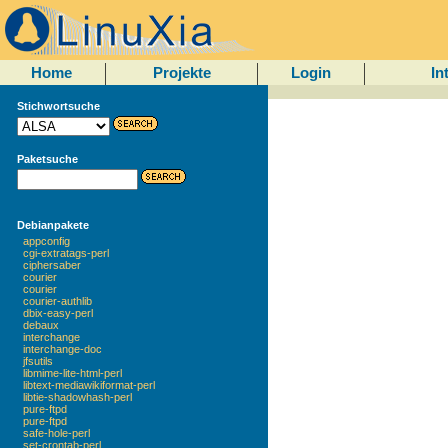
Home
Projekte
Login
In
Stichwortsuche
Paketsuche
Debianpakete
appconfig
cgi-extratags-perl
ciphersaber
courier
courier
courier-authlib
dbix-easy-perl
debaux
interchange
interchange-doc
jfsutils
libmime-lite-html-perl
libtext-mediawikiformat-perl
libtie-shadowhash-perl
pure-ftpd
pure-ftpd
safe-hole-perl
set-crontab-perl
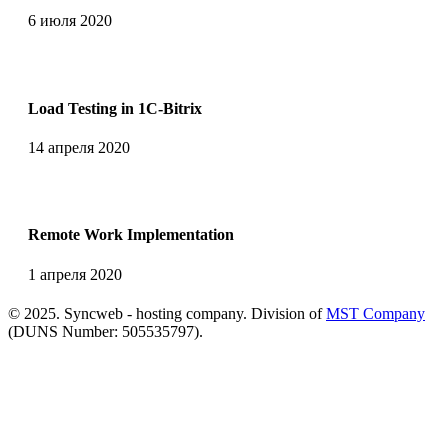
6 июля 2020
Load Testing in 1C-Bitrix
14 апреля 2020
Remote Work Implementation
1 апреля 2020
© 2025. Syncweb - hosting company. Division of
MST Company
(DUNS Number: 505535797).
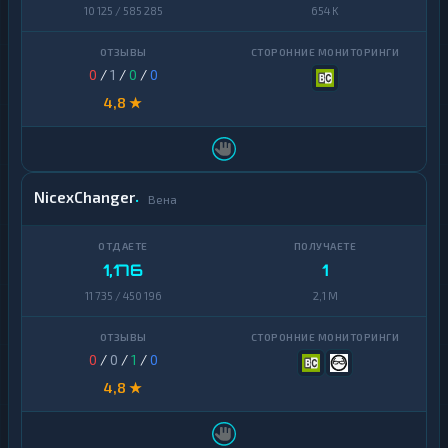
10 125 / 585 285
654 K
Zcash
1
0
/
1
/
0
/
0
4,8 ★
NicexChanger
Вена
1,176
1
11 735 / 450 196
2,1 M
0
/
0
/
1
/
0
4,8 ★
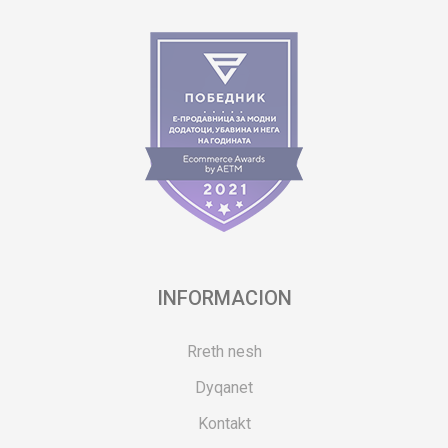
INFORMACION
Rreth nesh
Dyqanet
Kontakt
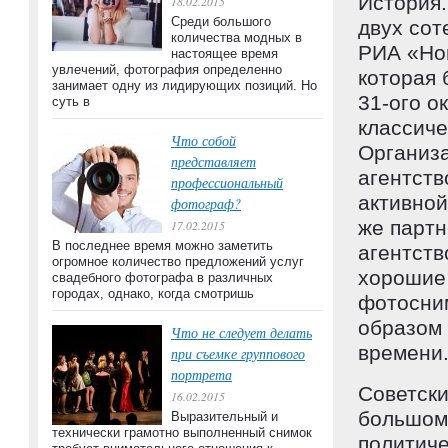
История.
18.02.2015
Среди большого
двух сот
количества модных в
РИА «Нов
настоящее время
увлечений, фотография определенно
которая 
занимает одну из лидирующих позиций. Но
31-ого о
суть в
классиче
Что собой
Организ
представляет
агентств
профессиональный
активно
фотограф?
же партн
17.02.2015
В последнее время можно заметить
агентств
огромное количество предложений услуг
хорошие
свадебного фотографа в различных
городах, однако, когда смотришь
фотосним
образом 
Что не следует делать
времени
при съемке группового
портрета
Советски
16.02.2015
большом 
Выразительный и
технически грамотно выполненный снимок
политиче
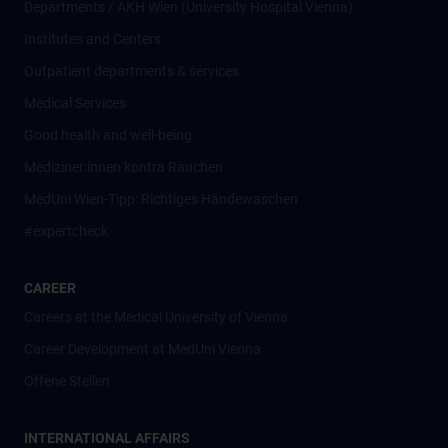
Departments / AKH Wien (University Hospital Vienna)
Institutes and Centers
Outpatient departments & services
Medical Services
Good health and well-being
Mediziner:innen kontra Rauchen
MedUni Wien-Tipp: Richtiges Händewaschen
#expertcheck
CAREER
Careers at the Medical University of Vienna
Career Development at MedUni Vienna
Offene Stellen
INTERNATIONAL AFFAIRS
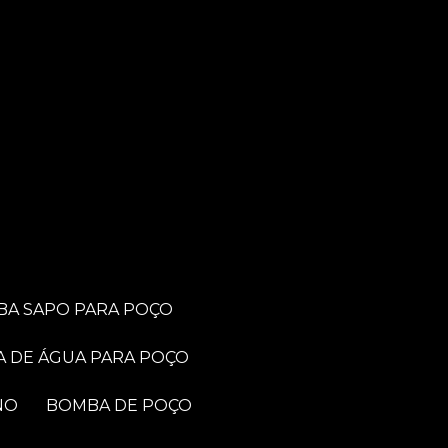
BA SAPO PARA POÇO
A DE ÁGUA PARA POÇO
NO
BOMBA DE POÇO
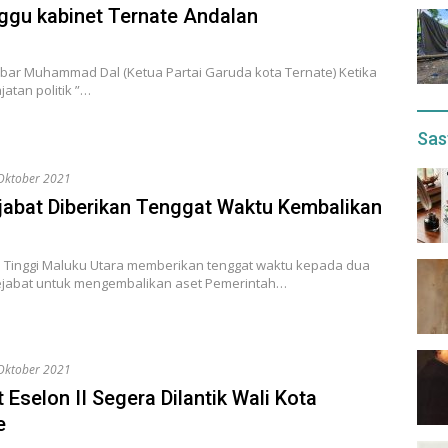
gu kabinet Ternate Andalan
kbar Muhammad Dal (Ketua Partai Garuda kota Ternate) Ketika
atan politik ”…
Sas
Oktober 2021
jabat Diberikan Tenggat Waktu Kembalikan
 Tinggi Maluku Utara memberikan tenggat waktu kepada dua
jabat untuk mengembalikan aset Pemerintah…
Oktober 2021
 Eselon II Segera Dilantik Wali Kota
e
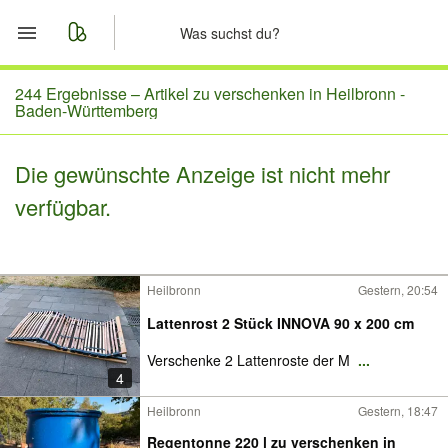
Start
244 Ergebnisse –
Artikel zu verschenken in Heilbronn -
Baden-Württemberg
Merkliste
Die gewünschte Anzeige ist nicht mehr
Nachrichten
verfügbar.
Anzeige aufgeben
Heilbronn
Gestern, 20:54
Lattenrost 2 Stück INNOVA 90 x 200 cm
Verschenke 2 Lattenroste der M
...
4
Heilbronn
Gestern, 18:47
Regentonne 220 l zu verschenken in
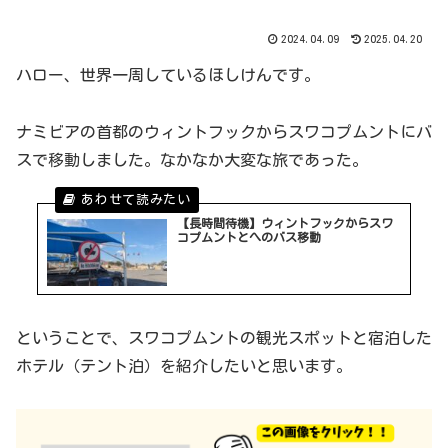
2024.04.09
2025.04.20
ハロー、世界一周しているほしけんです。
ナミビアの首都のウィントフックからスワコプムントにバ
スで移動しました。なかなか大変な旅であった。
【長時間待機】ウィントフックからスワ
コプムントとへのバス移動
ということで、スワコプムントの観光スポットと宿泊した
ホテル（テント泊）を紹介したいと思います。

·····

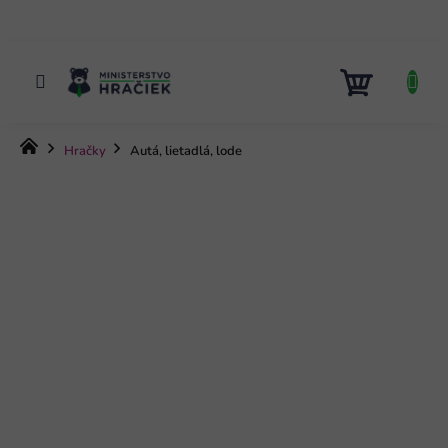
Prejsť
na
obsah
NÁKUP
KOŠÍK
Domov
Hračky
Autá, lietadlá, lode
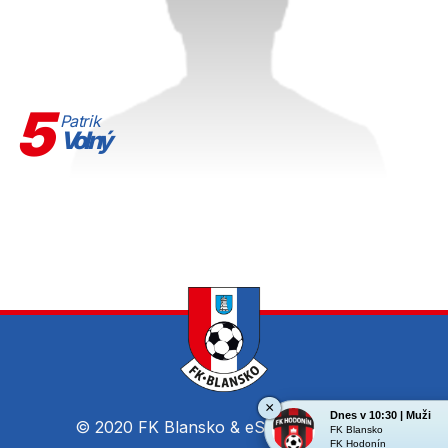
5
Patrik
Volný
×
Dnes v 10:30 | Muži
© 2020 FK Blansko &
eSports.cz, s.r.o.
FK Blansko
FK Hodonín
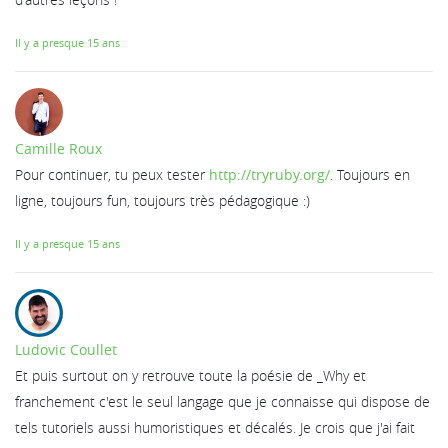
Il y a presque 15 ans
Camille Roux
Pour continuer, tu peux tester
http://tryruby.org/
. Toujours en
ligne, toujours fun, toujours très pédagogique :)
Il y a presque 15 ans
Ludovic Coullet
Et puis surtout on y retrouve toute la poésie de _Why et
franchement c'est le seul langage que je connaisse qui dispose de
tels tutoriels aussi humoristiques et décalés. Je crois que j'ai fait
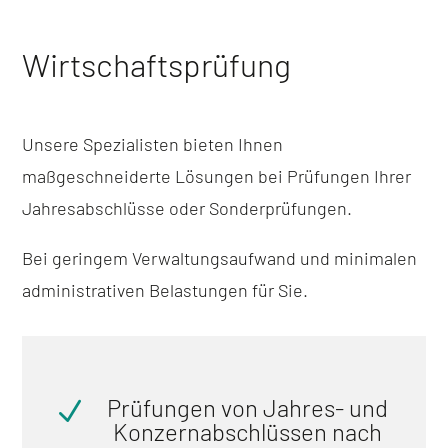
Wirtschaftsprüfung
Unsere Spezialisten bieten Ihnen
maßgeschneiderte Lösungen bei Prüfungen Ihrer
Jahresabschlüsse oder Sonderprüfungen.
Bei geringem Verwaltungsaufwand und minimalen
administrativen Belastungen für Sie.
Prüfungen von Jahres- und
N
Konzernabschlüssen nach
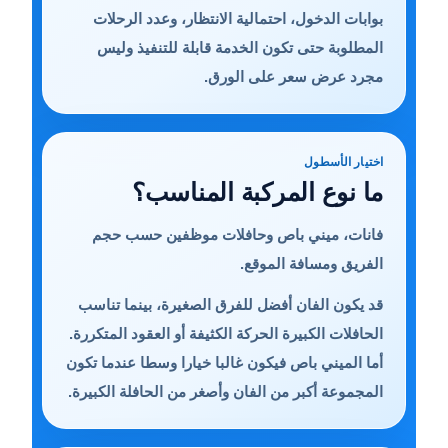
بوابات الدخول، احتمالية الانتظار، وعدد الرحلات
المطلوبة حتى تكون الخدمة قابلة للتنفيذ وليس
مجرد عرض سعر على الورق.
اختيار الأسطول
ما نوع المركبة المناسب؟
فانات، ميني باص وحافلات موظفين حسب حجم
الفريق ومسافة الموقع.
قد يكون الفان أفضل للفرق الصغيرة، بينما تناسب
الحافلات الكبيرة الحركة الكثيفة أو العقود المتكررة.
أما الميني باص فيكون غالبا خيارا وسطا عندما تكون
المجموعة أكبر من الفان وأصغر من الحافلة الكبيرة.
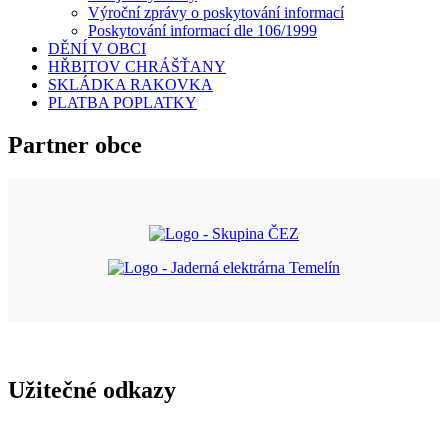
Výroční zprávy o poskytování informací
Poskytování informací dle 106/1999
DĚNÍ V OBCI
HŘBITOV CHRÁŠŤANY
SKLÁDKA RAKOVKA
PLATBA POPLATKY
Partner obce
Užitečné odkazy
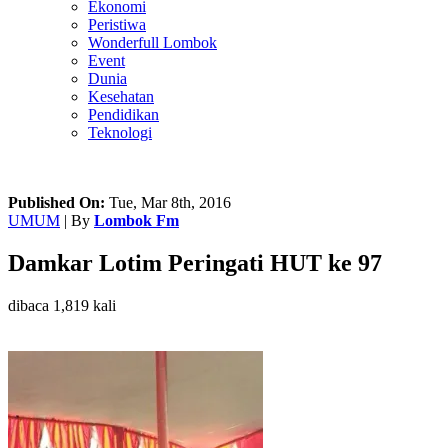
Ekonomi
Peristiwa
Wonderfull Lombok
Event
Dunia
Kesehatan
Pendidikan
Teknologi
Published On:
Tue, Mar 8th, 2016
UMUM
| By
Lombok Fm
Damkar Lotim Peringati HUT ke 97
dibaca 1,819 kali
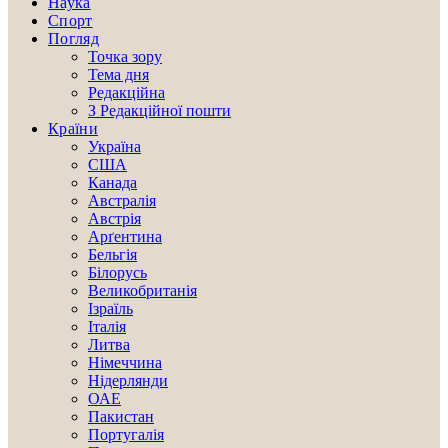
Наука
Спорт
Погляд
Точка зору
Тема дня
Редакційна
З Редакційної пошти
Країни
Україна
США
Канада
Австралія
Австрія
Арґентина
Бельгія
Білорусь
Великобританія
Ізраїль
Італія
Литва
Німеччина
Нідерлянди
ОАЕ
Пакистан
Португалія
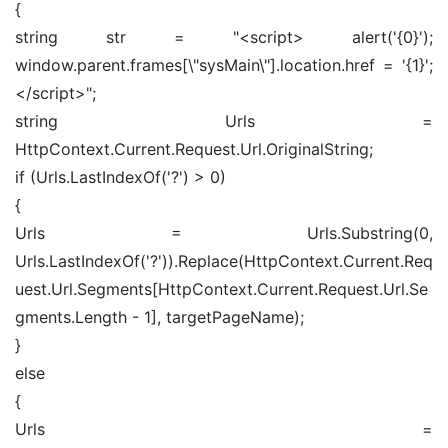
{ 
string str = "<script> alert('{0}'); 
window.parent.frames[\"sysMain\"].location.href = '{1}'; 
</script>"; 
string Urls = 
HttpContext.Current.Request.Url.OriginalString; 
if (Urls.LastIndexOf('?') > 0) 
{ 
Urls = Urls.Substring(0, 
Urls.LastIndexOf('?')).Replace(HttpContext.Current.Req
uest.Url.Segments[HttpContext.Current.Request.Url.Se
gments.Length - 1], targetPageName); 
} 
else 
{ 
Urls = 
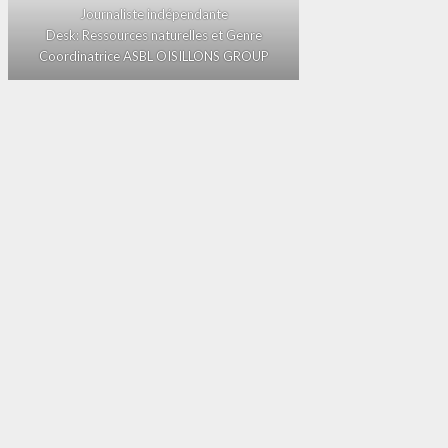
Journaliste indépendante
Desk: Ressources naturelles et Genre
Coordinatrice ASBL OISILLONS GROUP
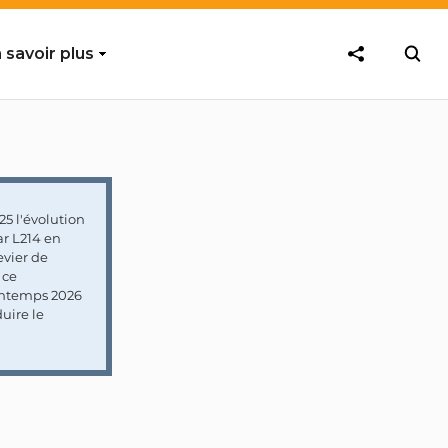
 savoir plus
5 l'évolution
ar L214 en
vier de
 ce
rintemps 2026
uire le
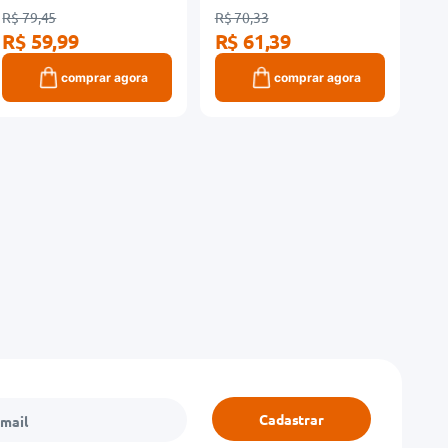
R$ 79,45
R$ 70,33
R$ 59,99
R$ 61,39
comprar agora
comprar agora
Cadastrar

·····

Try it: Repeat the lines from the one containing "BA SAPO PARA POÇO" through the one containing "Regentonne 220 l zu verschenken in", inclusive, swapping "Heilbronn" for "Mannheim" and leaving everything else unchanged. Omit the pictures from the answer.

Answer for this exercise:
BA SAPO PARA POÇO
A DE ÁGUA PARA POÇO
NO
BOMBA DE POÇO
gu kabinet Ternate Andalan
kbar Muhammad Dal (Ketua Partai Garuda kota Ternate) Ketika
atan politik ”…
Sas
Oktober 2021
jabat Diberikan Tenggat Waktu Kembalikan
 Tinggi Maluku Utara memberikan tenggat waktu kepada dua
jabat untuk mengembalikan aset Pemerintah…
Oktober 2021
 Eselon II Segera Dilantik Wali Kota
e
Start
244 Ergebnisse –
Artikel zu verschenken in Mannheim -
Baden-Württemberg
Merkliste
Die gewünschte Anzeige ist nicht mehr
Nachrichten
verfügbar.
Anzeige aufgeben
Mannheim
Gestern, 20:54
Lattenrost 2 Stück INNOVA 90 x 200 cm
Verschenke 2 Lattenroste der M
...
4
Mannheim
Gestern, 18:47
Regentonne 220 l zu verschenken in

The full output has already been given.